■ **PROBLEM**:
Copy, character for character, the lines of the records from the line with "Kadriye Karademir hayatını kaybetti" to the line with "Cara Mendapatkan Kode Verifikasi", including both of those lines.

■ **EXTRACTED DATA**:
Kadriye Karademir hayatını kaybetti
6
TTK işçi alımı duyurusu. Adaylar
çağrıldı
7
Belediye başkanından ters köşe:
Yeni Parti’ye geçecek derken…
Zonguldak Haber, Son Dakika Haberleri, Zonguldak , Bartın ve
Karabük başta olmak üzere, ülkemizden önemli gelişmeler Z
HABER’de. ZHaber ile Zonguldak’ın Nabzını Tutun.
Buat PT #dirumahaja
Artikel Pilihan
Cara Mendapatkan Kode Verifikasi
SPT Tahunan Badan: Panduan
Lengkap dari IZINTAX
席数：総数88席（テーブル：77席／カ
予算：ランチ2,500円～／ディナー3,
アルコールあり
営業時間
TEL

--

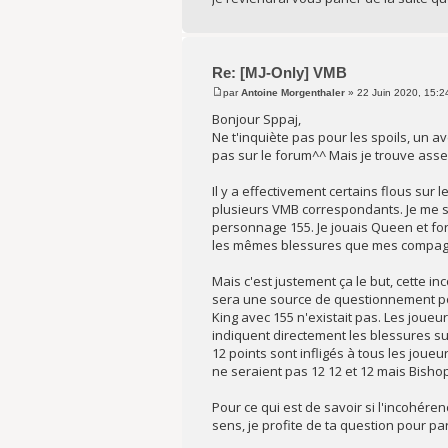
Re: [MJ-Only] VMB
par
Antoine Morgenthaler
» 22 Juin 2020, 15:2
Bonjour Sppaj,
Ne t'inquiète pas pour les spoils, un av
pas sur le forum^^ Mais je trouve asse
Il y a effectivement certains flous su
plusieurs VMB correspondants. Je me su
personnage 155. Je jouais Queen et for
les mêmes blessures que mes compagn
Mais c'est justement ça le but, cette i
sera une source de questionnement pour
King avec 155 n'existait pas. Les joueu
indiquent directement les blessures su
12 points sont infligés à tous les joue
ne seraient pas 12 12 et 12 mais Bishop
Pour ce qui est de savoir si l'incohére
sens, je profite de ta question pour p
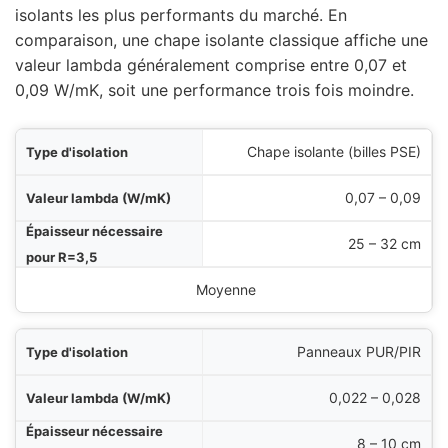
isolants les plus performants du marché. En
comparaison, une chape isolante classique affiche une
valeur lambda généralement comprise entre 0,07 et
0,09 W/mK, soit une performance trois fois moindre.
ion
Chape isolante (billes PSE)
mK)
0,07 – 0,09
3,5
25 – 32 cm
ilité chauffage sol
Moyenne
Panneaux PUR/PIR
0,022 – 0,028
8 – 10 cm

...

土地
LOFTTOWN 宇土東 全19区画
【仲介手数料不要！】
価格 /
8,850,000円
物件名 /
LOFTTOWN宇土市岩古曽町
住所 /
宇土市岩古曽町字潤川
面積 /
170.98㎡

■ **EXERCISE RESPONSE**:
Kadriye Karademir hayatını kaybetti
6
TTK işçi alımı duyurusu. Adaylar
çağrıldı
7
Belediye başkanından ters köşe:
Yeni Parti’ye geçecek derken…
Zonguldak Haber, Son Dakika Haberleri, Zonguldak , Bartın ve
Karabük başta olmak üzere, ülkemizden önemli gelişmeler Z
HABER’de. ZHaber ile Zonguldak’ın Nabzını Tutun.
Buat PT #dirumahaja
Artikel Pilihan
Cara Mendapatkan Kode Verifikasi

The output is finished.